Exercise instructions — Where in the records does the word "schadevergoeding" appear? Copy each line that holds it.

Data provided —
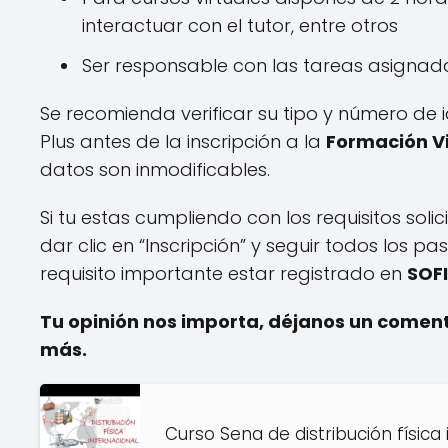
interactuar con el tutor, entre otros
Ser responsable con las tareas asignad
Se recomienda verificar su tipo y número de i
Plus antes de la inscripción a la
Formación Vi
datos son inmodificables.
Si tu estas cumpliendo con los requisitos sol
dar clic en “Inscripción” y seguir todos los pa
requisito importante estar registrado en
SOFI
Tu opinión nos importa, déjanos un comen
más.
Curso Sena de distribución física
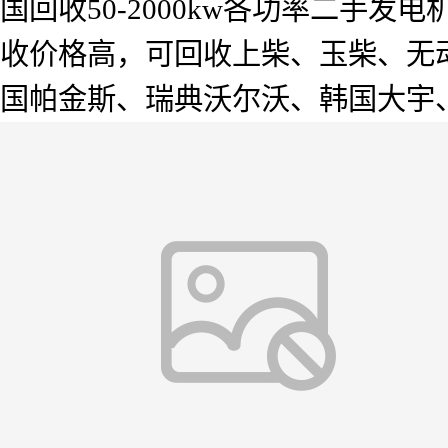
国回收50-2000kw各功率二手
收价格高，可回收上柴、玉柴、无
国帕金斯、瑞典沃尔沃、韩国大宇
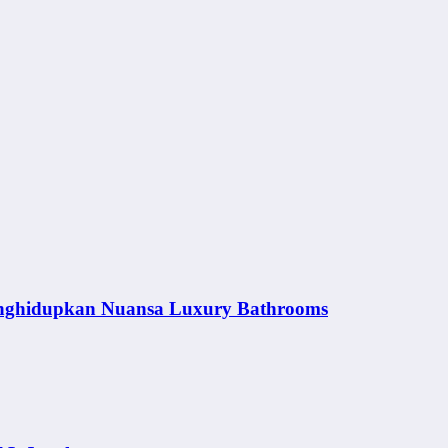
nghidupkan Nuansa Luxury Bathrooms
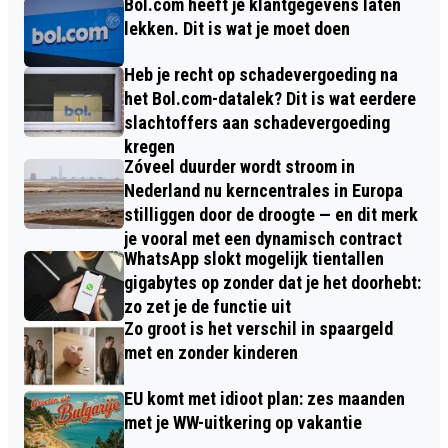
Bol.com heeft je klantgegevens laten
lekken. Dit is wat je moet doen
Heb je recht op schadevergoeding na
het Bol.com-datalek? Dit is wat eerdere
slachtoffers aan schadevergoeding
kregen
Zóveel duurder wordt stroom in
Nederland nu kerncentrales in Europa
stilliggen door de droogte — en dit merk
je vooral met een dynamisch contract
WhatsApp slokt mogelijk tientallen
gigabytes op zonder dat je het doorhebt:
zo zet je de functie uit
Zo groot is het verschil in spaargeld
met en zonder kinderen
EU komt met idioot plan: zes maanden
met je WW-uitkering op vakantie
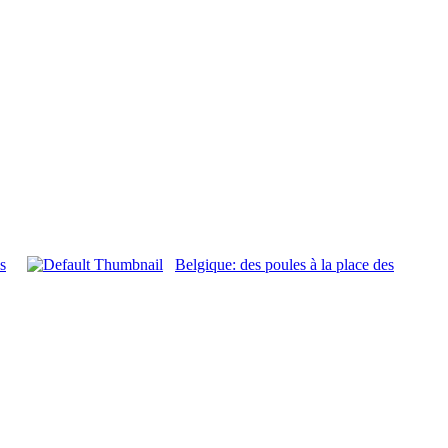
s
Belgique: des poules à la place des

Exercise output —
Heb je recht op schadevergoeding na
slachtoffers aan schadevergoeding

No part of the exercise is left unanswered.